**Brief**
Each entry in the material below should be reproduced exactly.
◇ ◇ ◇
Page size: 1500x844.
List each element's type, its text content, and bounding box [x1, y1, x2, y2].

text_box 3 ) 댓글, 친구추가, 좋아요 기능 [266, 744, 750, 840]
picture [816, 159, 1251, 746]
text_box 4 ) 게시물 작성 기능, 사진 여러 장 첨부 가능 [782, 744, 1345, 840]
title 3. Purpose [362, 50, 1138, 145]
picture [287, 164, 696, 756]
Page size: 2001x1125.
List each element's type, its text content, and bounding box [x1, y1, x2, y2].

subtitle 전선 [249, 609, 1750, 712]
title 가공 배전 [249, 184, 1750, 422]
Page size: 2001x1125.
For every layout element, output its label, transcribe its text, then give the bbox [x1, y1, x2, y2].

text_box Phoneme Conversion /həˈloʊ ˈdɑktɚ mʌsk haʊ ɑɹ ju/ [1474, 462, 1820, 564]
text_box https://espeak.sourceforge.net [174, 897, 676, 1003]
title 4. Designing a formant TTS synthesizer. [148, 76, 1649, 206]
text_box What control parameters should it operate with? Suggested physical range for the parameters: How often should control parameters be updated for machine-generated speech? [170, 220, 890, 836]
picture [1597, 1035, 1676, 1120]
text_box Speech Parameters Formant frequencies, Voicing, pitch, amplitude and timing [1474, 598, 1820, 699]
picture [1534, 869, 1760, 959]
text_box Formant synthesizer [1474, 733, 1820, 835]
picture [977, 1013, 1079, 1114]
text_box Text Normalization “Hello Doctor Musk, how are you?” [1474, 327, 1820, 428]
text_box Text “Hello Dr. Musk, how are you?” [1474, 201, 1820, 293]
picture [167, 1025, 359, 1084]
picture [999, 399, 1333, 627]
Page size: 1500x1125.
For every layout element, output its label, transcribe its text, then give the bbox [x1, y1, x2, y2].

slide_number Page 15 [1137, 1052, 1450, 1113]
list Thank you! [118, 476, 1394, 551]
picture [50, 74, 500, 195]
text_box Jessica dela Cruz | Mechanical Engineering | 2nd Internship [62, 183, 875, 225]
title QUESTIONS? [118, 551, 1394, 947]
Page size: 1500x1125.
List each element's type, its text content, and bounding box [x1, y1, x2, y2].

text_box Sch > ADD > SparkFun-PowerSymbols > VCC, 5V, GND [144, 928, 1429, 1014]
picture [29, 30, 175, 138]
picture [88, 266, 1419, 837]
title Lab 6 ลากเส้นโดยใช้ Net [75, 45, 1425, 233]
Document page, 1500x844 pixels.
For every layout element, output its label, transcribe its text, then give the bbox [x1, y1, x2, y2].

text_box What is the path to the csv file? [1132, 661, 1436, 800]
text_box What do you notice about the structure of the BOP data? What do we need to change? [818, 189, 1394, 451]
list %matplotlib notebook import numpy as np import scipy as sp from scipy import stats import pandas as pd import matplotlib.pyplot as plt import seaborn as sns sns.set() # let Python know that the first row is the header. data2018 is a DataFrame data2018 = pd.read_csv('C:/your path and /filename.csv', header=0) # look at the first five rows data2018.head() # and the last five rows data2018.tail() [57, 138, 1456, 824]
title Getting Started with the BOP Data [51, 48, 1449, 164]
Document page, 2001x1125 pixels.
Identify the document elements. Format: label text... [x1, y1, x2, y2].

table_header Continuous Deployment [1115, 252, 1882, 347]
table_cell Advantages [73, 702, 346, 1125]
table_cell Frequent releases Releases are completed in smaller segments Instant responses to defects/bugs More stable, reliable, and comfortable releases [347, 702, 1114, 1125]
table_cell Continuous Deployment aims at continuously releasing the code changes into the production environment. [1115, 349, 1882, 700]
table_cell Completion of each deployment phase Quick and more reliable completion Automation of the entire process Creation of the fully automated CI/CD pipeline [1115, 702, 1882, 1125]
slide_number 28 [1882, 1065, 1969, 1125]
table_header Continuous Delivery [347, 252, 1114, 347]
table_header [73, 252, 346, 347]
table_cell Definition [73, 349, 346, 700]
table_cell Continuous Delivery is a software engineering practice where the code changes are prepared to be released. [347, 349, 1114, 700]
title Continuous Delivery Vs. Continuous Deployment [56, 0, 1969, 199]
◇ ◇ ◇
**Exercise result**
Page size: 1500x844.
List each element's type, its text content, and bounding box [x1, y1, x2, y2].

text_box 3 ) 댓글, 친구추가, 좋아요 기능 [266, 744, 750, 840]
picture [816, 159, 1251, 746]
text_box 4 ) 게시물 작성 기능, 사진 여러 장 첨부 가능 [782, 744, 1345, 840]
title 3. Purpose [362, 50, 1138, 145]
picture [287, 164, 696, 756]
Page size: 2001x1125.
List each element's type, its text content, and bounding box [x1, y1, x2, y2].

subtitle 전선 [249, 609, 1750, 712]
title 가공 배전 [249, 184, 1750, 422]
Page size: 2001x1125.
For every layout element, output its label, transcribe its text, then give the bbox [x1, y1, x2, y2].

text_box Phoneme Conversion /həˈloʊ ˈdɑktɚ mʌsk haʊ ɑɹ ju/ [1474, 462, 1820, 564]
text_box https://espeak.sourceforge.net [174, 897, 676, 1003]
title 4. Designing a formant TTS synthesizer. [148, 76, 1649, 206]
text_box What control parameters should it operate with? Suggested physical range for the parameters: How often should control parameters be updated for machine-generated speech? [170, 220, 890, 836]
picture [1597, 1035, 1676, 1120]
text_box Speech Parameters Formant frequencies, Voicing, pitch, amplitude and timing [1474, 598, 1820, 699]
picture [1534, 869, 1760, 959]
text_box Formant synthesizer [1474, 733, 1820, 835]
picture [977, 1013, 1079, 1114]
text_box Text Normalization “Hello Doctor Musk, how are you?” [1474, 327, 1820, 428]
text_box Text “Hello Dr. Musk, how are you?” [1474, 201, 1820, 293]
picture [167, 1025, 359, 1084]
picture [999, 399, 1333, 627]
Page size: 1500x1125.
For every layout element, output its label, transcribe its text, then give the bbox [x1, y1, x2, y2].

slide_number Page 15 [1137, 1052, 1450, 1113]
list Thank you! [118, 476, 1394, 551]
picture [50, 74, 500, 195]
text_box Jessica dela Cruz | Mechanical Engineering | 2nd Internship [62, 183, 875, 225]
title QUESTIONS? [118, 551, 1394, 947]
Page size: 1500x1125.
List each element's type, its text content, and bounding box [x1, y1, x2, y2].

text_box Sch > ADD > SparkFun-PowerSymbols > VCC, 5V, GND [144, 928, 1429, 1014]
picture [29, 30, 175, 138]
picture [88, 266, 1419, 837]
title Lab 6 ลากเส้นโดยใช้ Net [75, 45, 1425, 233]
Document page, 1500x844 pixels.
For every layout element, output its label, transcribe its text, then give the bbox [x1, y1, x2, y2].

text_box What is the path to the csv file? [1132, 661, 1436, 800]
text_box What do you notice about the structure of the BOP data? What do we need to change? [818, 189, 1394, 451]
list %matplotlib notebook import numpy as np import scipy as sp from scipy import stats import pandas as pd import matplotlib.pyplot as plt import seaborn as sns sns.set() # let Python know that the first row is the header. data2018 is a DataFrame data2018 = pd.read_csv('C:/your path and /filename.csv', header=0) # look at the first five rows data2018.head() # and the last five rows data2018.tail() [57, 138, 1456, 824]
title Getting Started with the BOP Data [51, 48, 1449, 164]
Document page, 2001x1125 pixels.
Identify the document elements. Format: label text... [x1, y1, x2, y2].

table_header Continuous Deployment [1115, 252, 1882, 347]
table_cell Advantages [73, 702, 346, 1125]
table_cell Frequent releases Releases are completed in smaller segments Instant responses to defects/bugs More stable, reliable, and comfortable releases [347, 702, 1114, 1125]
table_cell Continuous Deployment aims at continuously releasing the code changes into the production environment. [1115, 349, 1882, 700]
table_cell Completion of each deployment phase Quick and more reliable completion Automation of the entire process Creation of the fully automated CI/CD pipeline [1115, 702, 1882, 1125]
slide_number 28 [1882, 1065, 1969, 1125]
table_header Continuous Delivery [347, 252, 1114, 347]
table_header [73, 252, 346, 347]
table_cell Definition [73, 349, 346, 700]
table_cell Continuous Delivery is a software engineering practice where the code changes are prepared to be released. [347, 349, 1114, 700]
title Continuous Delivery Vs. Continuous Deployment [56, 0, 1969, 199]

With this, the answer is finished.